> [WHAT NEEDS TO BE DONE]: Update the rows starting with the first one and going on through the line that contains "text_box isolant [1036, 915, 1288, 947]", replacing "Identify" with "Locate" and leaving everything else unchanged.

> [RECORDS FOR PROCESSING]:
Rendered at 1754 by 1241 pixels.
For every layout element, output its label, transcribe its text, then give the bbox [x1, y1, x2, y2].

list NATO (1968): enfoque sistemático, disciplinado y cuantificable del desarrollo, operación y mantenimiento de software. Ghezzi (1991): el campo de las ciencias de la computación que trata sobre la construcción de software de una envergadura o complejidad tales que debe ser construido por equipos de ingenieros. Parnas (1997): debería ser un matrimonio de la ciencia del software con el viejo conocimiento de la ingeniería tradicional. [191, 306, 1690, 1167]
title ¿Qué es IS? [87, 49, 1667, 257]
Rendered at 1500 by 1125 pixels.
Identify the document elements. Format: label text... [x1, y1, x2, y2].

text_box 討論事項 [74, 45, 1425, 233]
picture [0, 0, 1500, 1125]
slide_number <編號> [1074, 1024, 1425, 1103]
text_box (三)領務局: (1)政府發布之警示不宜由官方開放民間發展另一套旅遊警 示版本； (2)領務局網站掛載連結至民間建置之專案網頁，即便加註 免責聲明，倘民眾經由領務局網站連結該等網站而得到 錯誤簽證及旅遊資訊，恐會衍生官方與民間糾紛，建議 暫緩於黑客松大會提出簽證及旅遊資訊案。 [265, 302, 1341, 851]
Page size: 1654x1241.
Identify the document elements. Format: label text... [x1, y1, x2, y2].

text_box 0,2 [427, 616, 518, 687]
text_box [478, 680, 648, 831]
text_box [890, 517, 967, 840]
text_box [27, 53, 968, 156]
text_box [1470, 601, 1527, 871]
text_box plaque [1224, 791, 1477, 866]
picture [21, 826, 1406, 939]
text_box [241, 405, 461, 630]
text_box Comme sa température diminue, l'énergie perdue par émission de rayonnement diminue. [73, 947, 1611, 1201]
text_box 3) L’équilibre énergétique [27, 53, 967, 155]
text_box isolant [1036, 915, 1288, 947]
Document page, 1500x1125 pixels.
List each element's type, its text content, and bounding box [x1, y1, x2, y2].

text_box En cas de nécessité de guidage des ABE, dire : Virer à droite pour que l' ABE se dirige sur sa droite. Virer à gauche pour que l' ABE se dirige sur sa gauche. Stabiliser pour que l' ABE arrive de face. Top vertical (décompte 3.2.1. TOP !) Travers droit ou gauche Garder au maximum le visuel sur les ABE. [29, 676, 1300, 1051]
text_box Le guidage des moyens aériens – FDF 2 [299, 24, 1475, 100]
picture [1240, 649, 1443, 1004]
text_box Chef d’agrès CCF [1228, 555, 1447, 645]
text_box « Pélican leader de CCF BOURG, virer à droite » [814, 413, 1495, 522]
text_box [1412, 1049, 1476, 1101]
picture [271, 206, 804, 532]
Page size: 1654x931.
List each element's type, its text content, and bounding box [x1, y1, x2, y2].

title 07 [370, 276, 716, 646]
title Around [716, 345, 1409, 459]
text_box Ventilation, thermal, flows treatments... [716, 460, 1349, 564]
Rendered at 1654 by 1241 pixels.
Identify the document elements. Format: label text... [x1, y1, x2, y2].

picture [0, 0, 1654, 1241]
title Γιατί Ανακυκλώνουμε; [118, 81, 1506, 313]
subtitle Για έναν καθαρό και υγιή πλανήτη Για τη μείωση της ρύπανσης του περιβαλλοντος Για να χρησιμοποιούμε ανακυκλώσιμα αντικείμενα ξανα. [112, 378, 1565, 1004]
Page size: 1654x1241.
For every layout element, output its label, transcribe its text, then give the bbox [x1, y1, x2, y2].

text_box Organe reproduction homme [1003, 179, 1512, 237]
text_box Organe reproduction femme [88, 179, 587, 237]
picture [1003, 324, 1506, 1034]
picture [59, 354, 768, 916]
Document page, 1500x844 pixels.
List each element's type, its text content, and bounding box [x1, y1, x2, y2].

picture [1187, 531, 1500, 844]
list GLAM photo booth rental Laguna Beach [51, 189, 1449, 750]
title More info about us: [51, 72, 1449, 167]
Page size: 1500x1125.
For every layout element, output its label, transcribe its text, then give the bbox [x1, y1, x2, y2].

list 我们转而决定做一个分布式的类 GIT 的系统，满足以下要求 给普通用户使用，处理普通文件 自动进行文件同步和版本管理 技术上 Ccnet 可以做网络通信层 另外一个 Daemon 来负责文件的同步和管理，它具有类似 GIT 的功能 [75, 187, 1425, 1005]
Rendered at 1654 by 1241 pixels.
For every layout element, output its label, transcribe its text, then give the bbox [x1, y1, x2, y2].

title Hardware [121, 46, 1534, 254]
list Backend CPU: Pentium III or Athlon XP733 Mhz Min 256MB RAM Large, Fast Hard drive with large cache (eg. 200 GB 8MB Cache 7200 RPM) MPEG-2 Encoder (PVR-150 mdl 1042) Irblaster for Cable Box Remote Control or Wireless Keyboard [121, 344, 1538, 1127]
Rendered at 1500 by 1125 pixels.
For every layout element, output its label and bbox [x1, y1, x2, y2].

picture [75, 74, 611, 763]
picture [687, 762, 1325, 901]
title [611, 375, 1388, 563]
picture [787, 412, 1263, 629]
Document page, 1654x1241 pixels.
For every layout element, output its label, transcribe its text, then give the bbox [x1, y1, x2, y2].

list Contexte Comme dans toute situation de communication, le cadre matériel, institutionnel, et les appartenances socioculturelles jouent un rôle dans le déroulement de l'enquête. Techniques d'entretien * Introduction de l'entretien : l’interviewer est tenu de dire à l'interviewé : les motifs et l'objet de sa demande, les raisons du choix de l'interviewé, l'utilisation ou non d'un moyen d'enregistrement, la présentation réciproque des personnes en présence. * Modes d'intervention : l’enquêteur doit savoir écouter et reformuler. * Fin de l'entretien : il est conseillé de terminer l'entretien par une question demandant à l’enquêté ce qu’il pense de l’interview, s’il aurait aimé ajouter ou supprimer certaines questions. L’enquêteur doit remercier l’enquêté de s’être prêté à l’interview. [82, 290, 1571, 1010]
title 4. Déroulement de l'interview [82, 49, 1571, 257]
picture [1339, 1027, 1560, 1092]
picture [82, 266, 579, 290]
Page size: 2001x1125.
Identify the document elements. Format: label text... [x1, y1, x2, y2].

> [RESPONSE]:
Rendered at 1754 by 1241 pixels.
For every layout element, output its label, transcribe its text, then give the bbox [x1, y1, x2, y2].

list NATO (1968): enfoque sistemático, disciplinado y cuantificable del desarrollo, operación y mantenimiento de software. Ghezzi (1991): el campo de las ciencias de la computación que trata sobre la construcción de software de una envergadura o complejidad tales que debe ser construido por equipos de ingenieros. Parnas (1997): debería ser un matrimonio de la ciencia del software con el viejo conocimiento de la ingeniería tradicional. [191, 306, 1690, 1167]
title ¿Qué es IS? [87, 49, 1667, 257]
Rendered at 1500 by 1125 pixels.
Locate the document elements. Format: label text... [x1, y1, x2, y2].

text_box 討論事項 [74, 45, 1425, 233]
picture [0, 0, 1500, 1125]
slide_number <編號> [1074, 1024, 1425, 1103]
text_box (三)領務局: (1)政府發布之警示不宜由官方開放民間發展另一套旅遊警 示版本； (2)領務局網站掛載連結至民間建置之專案網頁，即便加註 免責聲明，倘民眾經由領務局網站連結該等網站而得到 錯誤簽證及旅遊資訊，恐會衍生官方與民間糾紛，建議 暫緩於黑客松大會提出簽證及旅遊資訊案。 [265, 302, 1341, 851]
Page size: 1654x1241.
Locate the document elements. Format: label text... [x1, y1, x2, y2].

text_box 0,2 [427, 616, 518, 687]
text_box [478, 680, 648, 831]
text_box [890, 517, 967, 840]
text_box [27, 53, 968, 156]
text_box [1470, 601, 1527, 871]
text_box plaque [1224, 791, 1477, 866]
picture [21, 826, 1406, 939]
text_box [241, 405, 461, 630]
text_box Comme sa température diminue, l'énergie perdue par émission de rayonnement diminue. [73, 947, 1611, 1201]
text_box 3) L’équilibre énergétique [27, 53, 967, 155]
text_box isolant [1036, 915, 1288, 947]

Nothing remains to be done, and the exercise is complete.